I came across this comment on the tensions between drivers and pedestrians in a Ralph Connor novel from 1928, Treading the Winepress [Perhaps I'll do another post on Connor himself as I've been writing about him lately and many are unlikely to recall one of Canada's most famous writers - and geniunely so - who is now forgotten].
'There is a natural antipathy between the motorist and the pedestrian. The antagonism is rooted in the whole social system of our day. To the pedestrian, the motorist is a plutocrat and parasite, a burden upon the toiling masses, and a menace to their very existence, more especially when they walk abroad to take the air. To the motorist, the pedestrian is a mere trap and snare, and, as well, a cumberer of the king's highway; a thing to be removed. Hence, the shrill honk of the motor horn, a signal which the unwary pedestrian must heed with the utmost despatch and without parley, fills him with impotent wrath. It is vain to argue with a motor car hurtling through space, and it is infinitely better to be alive, wrong, than dead, right.' (p. 21)

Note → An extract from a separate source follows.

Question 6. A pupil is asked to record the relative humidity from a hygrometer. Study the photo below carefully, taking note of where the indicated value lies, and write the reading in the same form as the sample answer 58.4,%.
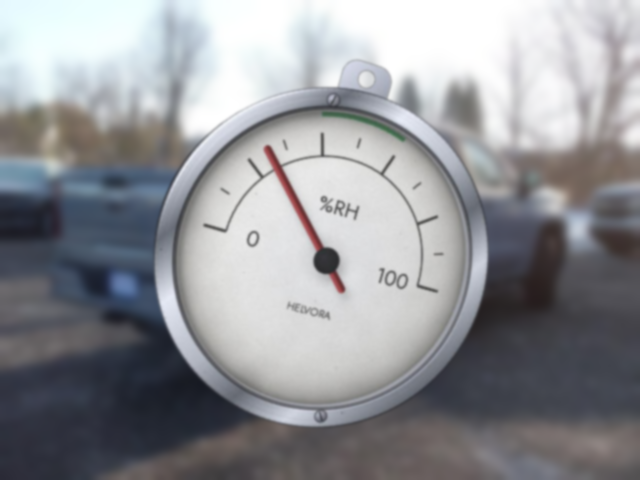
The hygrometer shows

I love the way this captures so much of road culture before cars were commonplace and entirely accepted. There is still a sense here of motorcars as luxury goods, of oddities of the rich and pushy. It is almost, now, as if he is speaking of bicyclists and pedestrians on walking trails - the shared space, having to move away for the silly cyclists who come hurtling down the pathway, ringing their bells and daring those in their way not to get out of it.